INPUT:
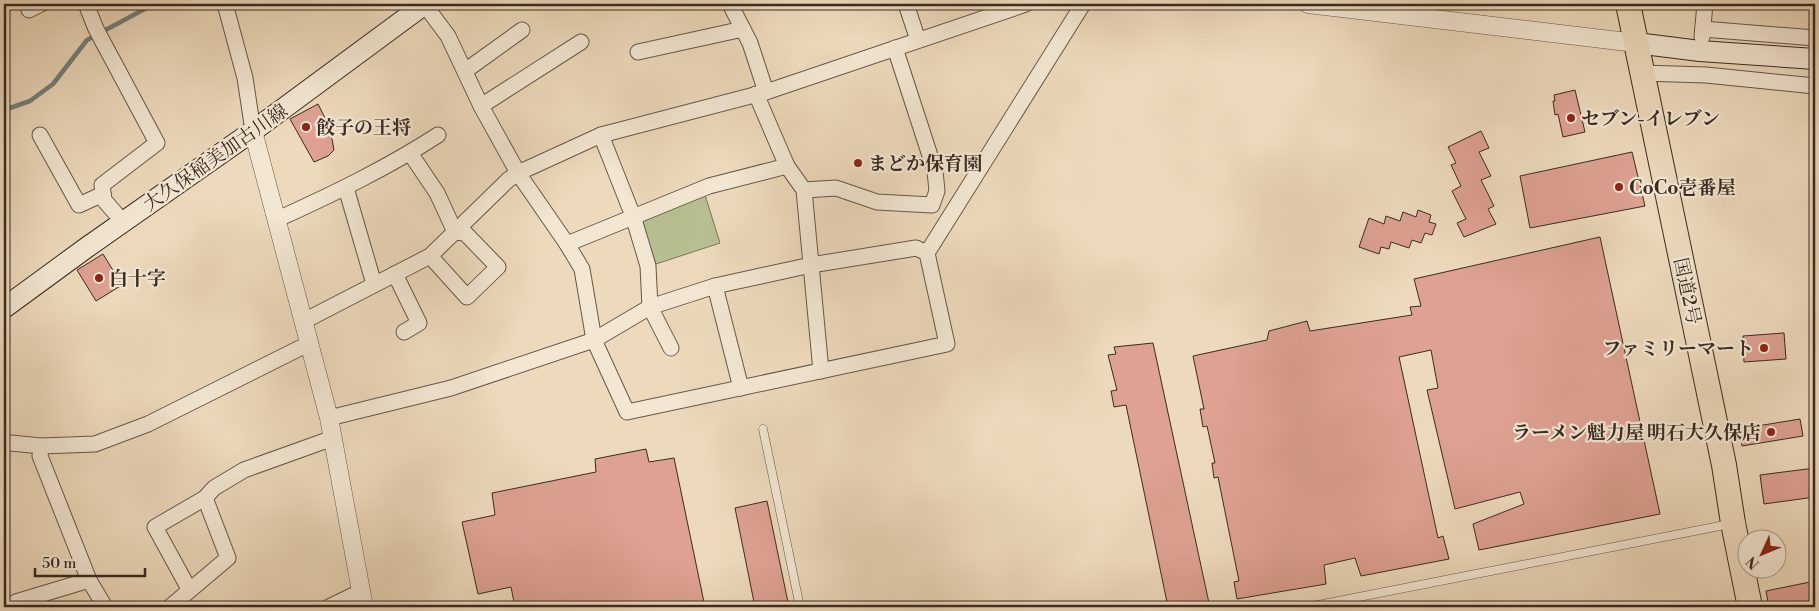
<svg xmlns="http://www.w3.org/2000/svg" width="1819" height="611" viewBox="0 0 1819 611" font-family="'Libre Bodoni','Noto Serif JP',serif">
<rect width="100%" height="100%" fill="#eddabc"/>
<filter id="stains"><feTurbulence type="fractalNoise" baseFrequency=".004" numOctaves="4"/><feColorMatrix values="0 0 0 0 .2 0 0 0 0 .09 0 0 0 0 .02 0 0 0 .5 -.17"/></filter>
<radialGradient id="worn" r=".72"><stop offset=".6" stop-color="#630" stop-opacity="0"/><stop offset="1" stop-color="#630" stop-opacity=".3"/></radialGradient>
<path fill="#b7c092" stroke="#78765b" d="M705,195L720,243L656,264L642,223L645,215Z"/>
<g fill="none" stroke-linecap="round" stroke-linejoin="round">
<path stroke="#73807c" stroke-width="4.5" d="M4,110L30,101L53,84L87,40L154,4"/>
</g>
<g fill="#dea192" stroke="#392b24">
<path d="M1575,90L1585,132L1563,137L1558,114L1555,115L1553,101H1555L1554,95Z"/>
<path d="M318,104L325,118L324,120L332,139L334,150L328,156L314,162L290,119Z"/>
<path d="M1481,131L1489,148L1479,152L1491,176L1481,180L1494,206L1488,209L1496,224L1464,237L1457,223L1466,219L1452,191L1461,186L1451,165L1456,163L1448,147Z"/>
<path d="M1632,152L1645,206L1530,228L1520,176Z"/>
<path d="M1418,210L1431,215L1429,222L1436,224L1432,235L1425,233L1421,243L1412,240L1409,248L1391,242L1389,249L1381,247L1379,254L1359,247L1369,218L1384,224L1386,216L1400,221L1403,212L1416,217Z"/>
<path d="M1600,237L1660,514L1479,550L1473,524L1524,504L1520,492L1455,509L1427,390L1438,388L1431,350L1399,357L1438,538L1443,536L1449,559L1361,576L1355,558L1324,565L1326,584L1237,599L1234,582L1239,581L1218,477L1214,478L1212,463H1215L1207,426L1203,427L1200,409H1204L1193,356L1267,340L1269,331L1307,321L1310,331L1412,315L1410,307L1421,306L1414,279Z"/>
<path d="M103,254L122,285L96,301L77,270Z"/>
<path d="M1784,333L1786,359L1744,362L1743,336Z"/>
<path d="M1153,343L1209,603L1192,607H1168L1126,405L1114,407L1111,391L1117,390L1108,355L1116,354L1114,347Z"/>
<path d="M1800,419L1803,436L1742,446L1739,429Z"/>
<path d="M646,449L649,462L674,458L705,607H515L511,587L478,594L462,522L495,515L492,493L596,472L595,459Z"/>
<path d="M1815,468V497L1764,504L1760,475Z"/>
<path d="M767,501L789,607H755L735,508Z"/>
<path d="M1815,581V607H1769L1766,591Z"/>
</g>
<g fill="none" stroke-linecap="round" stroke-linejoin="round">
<defs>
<g id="service">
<path d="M763,429L800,607"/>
<path d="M1308,607L1730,524"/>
</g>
<g id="minor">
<path d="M86,4L96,29L157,143L102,185L104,200L123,222"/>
<path d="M225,4L245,78L253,131"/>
<path d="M424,4L448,36L481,106L518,173L567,244L582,269L594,340L627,412L947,344L927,253L1083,4"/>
<path d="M730,4L750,43L766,92"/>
<path d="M906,4L918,40"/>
<path d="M29,10L41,4"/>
<path d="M1703,29L1815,38"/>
<path d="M1702,37L1705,4"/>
<path d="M638,52L743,29"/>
<path d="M465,71L522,30"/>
<path d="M1642,73L1706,75L1815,86"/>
<path d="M756,94L787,166L804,190L821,371"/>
<path d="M481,106L581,42"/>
<path d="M40,135L79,205L103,194"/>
<path d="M601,135L633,216L648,266L650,307L671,348"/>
<path d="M410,153L437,193L455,232L465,233L498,267L467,297L430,256"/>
<path d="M346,188L374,284"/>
<path d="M804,190L836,188L877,202L932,205L937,191L935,171L895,48"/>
<path d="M278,219C333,194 387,168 438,135"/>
<path d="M567,244L709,186L787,166"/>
<path d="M395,274L419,323L404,332"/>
<path d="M715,286L741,388"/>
<path d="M304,321L430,256L508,180L518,173L601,135L766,92L1026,4"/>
<path d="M329,418L451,388L594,340L650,307L715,286L811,265L916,248L927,253"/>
<path d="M4,444L11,443L41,446L95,444L148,424L310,343"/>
<path d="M41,446L40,456L89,580L105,607"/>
<path d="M189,589L155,527L205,498L214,488L244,470L333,438"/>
<path d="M19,607L16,602L89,580"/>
<path d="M170,607L228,558L205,498"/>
<path d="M329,607L360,592"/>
</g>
<g id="tertiary">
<path d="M1308,4L1636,43"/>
<path d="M253,131L329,418L364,607"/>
</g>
<g id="secondary">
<path d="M1636,43L1700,51L1815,59"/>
<path d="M4,308L86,248L253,131L425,4"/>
</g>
<path id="trunk" d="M1628,4L1724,465L1733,523L1750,607"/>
</defs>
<use href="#service" stroke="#66574a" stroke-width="9"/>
<use href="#minor" stroke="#66574a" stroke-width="17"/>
<use href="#tertiary" stroke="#66574a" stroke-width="19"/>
<use href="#secondary" stroke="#392b24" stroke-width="22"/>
<use href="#trunk" stroke="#392b24" stroke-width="26"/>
<use href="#service" stroke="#f3e7d3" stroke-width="8"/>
<use href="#minor" stroke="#f3e7d3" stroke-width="15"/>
<use href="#tertiary" stroke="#f3e7d3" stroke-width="18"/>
<use href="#secondary" stroke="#f3e7d3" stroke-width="20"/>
<use href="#trunk" stroke="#eddabc" stroke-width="24"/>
</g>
<g fill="#8f2418" stroke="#f3e7d3" stroke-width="2">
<circle cx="1571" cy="118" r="5"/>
<circle cx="306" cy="127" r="5"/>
<circle cx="858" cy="163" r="5"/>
<circle cx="1619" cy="187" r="5"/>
<circle cx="99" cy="278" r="5"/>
<circle cx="1764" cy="348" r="5"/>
<circle cx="1771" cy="432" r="5"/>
</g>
<g text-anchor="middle" stroke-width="4.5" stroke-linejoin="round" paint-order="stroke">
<g font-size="19" font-weight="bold" fill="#392b24" stroke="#f3e7d3" text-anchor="start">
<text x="1581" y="125">セブン-イレブン</text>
<text x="316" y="134">餃子の王将</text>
<text x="868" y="170">まどか保育園</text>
<text x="1629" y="194">CoCo壱番屋</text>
<text x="109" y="285">白十字</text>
<text x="1754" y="355" text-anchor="end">ファミリーマート</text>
<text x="1761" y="439" text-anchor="end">ラーメン魁力屋 明石大久保店</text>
</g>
<g font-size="19" fill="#392b24" stroke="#f3e7d3">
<text transform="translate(215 157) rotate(-35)" y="7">大久保稲美加古川線</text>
<text transform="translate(1688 291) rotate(78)" y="7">国道2号</text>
</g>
</g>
<rect width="1819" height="611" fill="none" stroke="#eddabc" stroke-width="20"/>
<rect x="5" y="5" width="1809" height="601" fill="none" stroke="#392b24" stroke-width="2.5"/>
<rect x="10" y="10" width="1799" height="591" fill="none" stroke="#392b24"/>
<g transform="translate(1762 554) rotate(226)"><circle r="24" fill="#f3e7d3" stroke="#a99c8d"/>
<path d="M0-4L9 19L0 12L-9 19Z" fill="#8f2418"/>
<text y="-8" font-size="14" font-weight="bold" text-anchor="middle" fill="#392b24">N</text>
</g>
<path d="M35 568v8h110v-8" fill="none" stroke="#392b24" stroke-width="2.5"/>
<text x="42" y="568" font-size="15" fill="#392b24" stroke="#f3e7d3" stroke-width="4" paint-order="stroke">50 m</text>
<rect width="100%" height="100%" filter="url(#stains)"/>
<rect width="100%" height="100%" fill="url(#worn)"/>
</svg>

THE TASK: Only the pictures may be dropped when you copy the data above; everything else stays exact.

WRITTEN SOLUTION:
<svg xmlns="http://www.w3.org/2000/svg" width="1819" height="611" viewBox="0 0 1819 611" font-family="'Libre Bodoni','Noto Serif JP',serif">
<rect width="100%" height="100%" fill="#eddabc"/>
<filter id="stains"><feTurbulence type="fractalNoise" baseFrequency=".004" numOctaves="4"/><feColorMatrix values="0 0 0 0 .2 0 0 0 0 .09 0 0 0 0 .02 0 0 0 .5 -.17"/></filter>
<radialGradient id="worn" r=".72"><stop offset=".6" stop-color="#630" stop-opacity="0"/><stop offset="1" stop-color="#630" stop-opacity=".3"/></radialGradient>
<path fill="#b7c092" stroke="#78765b" d="M705,195L720,243L656,264L642,223L645,215Z"/>
<g fill="none" stroke-linecap="round" stroke-linejoin="round">
<path stroke="#73807c" stroke-width="4.5" d="M4,110L30,101L53,84L87,40L154,4"/>
</g>
<g fill="#dea192" stroke="#392b24">
<path d="M1575,90L1585,132L1563,137L1558,114L1555,115L1553,101H1555L1554,95Z"/>
<path d="M318,104L325,118L324,120L332,139L334,150L328,156L314,162L290,119Z"/>
<path d="M1481,131L1489,148L1479,152L1491,176L1481,180L1494,206L1488,209L1496,224L1464,237L1457,223L1466,219L1452,191L1461,186L1451,165L1456,163L1448,147Z"/>
<path d="M1632,152L1645,206L1530,228L1520,176Z"/>
<path d="M1418,210L1431,215L1429,222L1436,224L1432,235L1425,233L1421,243L1412,240L1409,248L1391,242L1389,249L1381,247L1379,254L1359,247L1369,218L1384,224L1386,216L1400,221L1403,212L1416,217Z"/>
<path d="M1600,237L1660,514L1479,550L1473,524L1524,504L1520,492L1455,509L1427,390L1438,388L1431,350L1399,357L1438,538L1443,536L1449,559L1361,576L1355,558L1324,565L1326,584L1237,599L1234,582L1239,581L1218,477L1214,478L1212,463H1215L1207,426L1203,427L1200,409H1204L1193,356L1267,340L1269,331L1307,321L1310,331L1412,315L1410,307L1421,306L1414,279Z"/>
<path d="M103,254L122,285L96,301L77,270Z"/>
<path d="M1784,333L1786,359L1744,362L1743,336Z"/>
<path d="M1153,343L1209,603L1192,607H1168L1126,405L1114,407L1111,391L1117,390L1108,355L1116,354L1114,347Z"/>
<path d="M1800,419L1803,436L1742,446L1739,429Z"/>
<path d="M646,449L649,462L674,458L705,607H515L511,587L478,594L462,522L495,515L492,493L596,472L595,459Z"/>
<path d="M1815,468V497L1764,504L1760,475Z"/>
<path d="M767,501L789,607H755L735,508Z"/>
<path d="M1815,581V607H1769L1766,591Z"/>
</g>
<g fill="none" stroke-linecap="round" stroke-linejoin="round">
<defs>
<g id="service">
<path d="M763,429L800,607"/>
<path d="M1308,607L1730,524"/>
</g>
<g id="minor">
<path d="M86,4L96,29L157,143L102,185L104,200L123,222"/>
<path d="M225,4L245,78L253,131"/>
<path d="M424,4L448,36L481,106L518,173L567,244L582,269L594,340L627,412L947,344L927,253L1083,4"/>
<path d="M730,4L750,43L766,92"/>
<path d="M906,4L918,40"/>
<path d="M29,10L41,4"/>
<path d="M1703,29L1815,38"/>
<path d="M1702,37L1705,4"/>
<path d="M638,52L743,29"/>
<path d="M465,71L522,30"/>
<path d="M1642,73L1706,75L1815,86"/>
<path d="M756,94L787,166L804,190L821,371"/>
<path d="M481,106L581,42"/>
<path d="M40,135L79,205L103,194"/>
<path d="M601,135L633,216L648,266L650,307L671,348"/>
<path d="M410,153L437,193L455,232L465,233L498,267L467,297L430,256"/>
<path d="M346,188L374,284"/>
<path d="M804,190L836,188L877,202L932,205L937,191L935,171L895,48"/>
<path d="M278,219C333,194 387,168 438,135"/>
<path d="M567,244L709,186L787,166"/>
<path d="M395,274L419,323L404,332"/>
<path d="M715,286L741,388"/>
<path d="M304,321L430,256L508,180L518,173L601,135L766,92L1026,4"/>
<path d="M329,418L451,388L594,340L650,307L715,286L811,265L916,248L927,253"/>
<path d="M4,444L11,443L41,446L95,444L148,424L310,343"/>
<path d="M41,446L40,456L89,580L105,607"/>
<path d="M189,589L155,527L205,498L214,488L244,470L333,438"/>
<path d="M19,607L16,602L89,580"/>
<path d="M170,607L228,558L205,498"/>
<path d="M329,607L360,592"/>
</g>
<g id="tertiary">
<path d="M1308,4L1636,43"/>
<path d="M253,131L329,418L364,607"/>
</g>
<g id="secondary">
<path d="M1636,43L1700,51L1815,59"/>
<path d="M4,308L86,248L253,131L425,4"/>
</g>
<path id="trunk" d="M1628,4L1724,465L1733,523L1750,607"/>
</defs>
<use href="#service" stroke="#66574a" stroke-width="9"/>
<use href="#minor" stroke="#66574a" stroke-width="17"/>
<use href="#tertiary" stroke="#66574a" stroke-width="19"/>
<use href="#secondary" stroke="#392b24" stroke-width="22"/>
<use href="#trunk" stroke="#392b24" stroke-width="26"/>
<use href="#service" stroke="#f3e7d3" stroke-width="8"/>
<use href="#minor" stroke="#f3e7d3" stroke-width="15"/>
<use href="#tertiary" stroke="#f3e7d3" stroke-width="18"/>
<use href="#secondary" stroke="#f3e7d3" stroke-width="20"/>
<use href="#trunk" stroke="#eddabc" stroke-width="24"/>
</g>
<g fill="#8f2418" stroke="#f3e7d3" stroke-width="2">
<circle cx="1571" cy="118" r="5"/>
<circle cx="306" cy="127" r="5"/>
<circle cx="858" cy="163" r="5"/>
<circle cx="1619" cy="187" r="5"/>
<circle cx="99" cy="278" r="5"/>
<circle cx="1764" cy="348" r="5"/>
<circle cx="1771" cy="432" r="5"/>
</g>
<g text-anchor="middle" stroke-width="4.5" stroke-linejoin="round" paint-order="stroke">
<g font-size="19" font-weight="bold" fill="#392b24" stroke="#f3e7d3" text-anchor="start">
<text x="1581" y="125">セブン-イレブン</text>
<text x="316" y="134">餃子の王将</text>
<text x="868" y="170">まどか保育園</text>
<text x="1629" y="194">CoCo壱番屋</text>
<text x="109" y="285">白十字</text>
<text x="1754" y="355" text-anchor="end">ファミリーマート</text>
<text x="1761" y="439" text-anchor="end">ラーメン魁力屋 明石大久保店</text>
</g>
<g font-size="19" fill="#392b24" stroke="#f3e7d3">
<text transform="translate(215 157) rotate(-35)" y="7">大久保稲美加古川線</text>
<text transform="translate(1688 291) rotate(78)" y="7">国道2号</text>
</g>
</g>
<rect width="1819" height="611" fill="none" stroke="#eddabc" stroke-width="20"/>
<rect x="5" y="5" width="1809" height="601" fill="none" stroke="#392b24" stroke-width="2.5"/>
<rect x="10" y="10" width="1799" height="591" fill="none" stroke="#392b24"/>
<g transform="translate(1762 554) rotate(226)"><circle r="24" fill="#f3e7d3" stroke="#a99c8d"/>
<path d="M0-4L9 19L0 12L-9 19Z" fill="#8f2418"/>
<text y="-8" font-size="14" font-weight="bold" text-anchor="middle" fill="#392b24">N</text>
</g>
<path d="M35 568v8h110v-8" fill="none" stroke="#392b24" stroke-width="2.5"/>
<text x="42" y="568" font-size="15" fill="#392b24" stroke="#f3e7d3" stroke-width="4" paint-order="stroke">50 m</text>
<rect width="100%" height="100%" filter="url(#stains)"/>
<rect width="100%" height="100%" fill="url(#worn)"/>
</svg>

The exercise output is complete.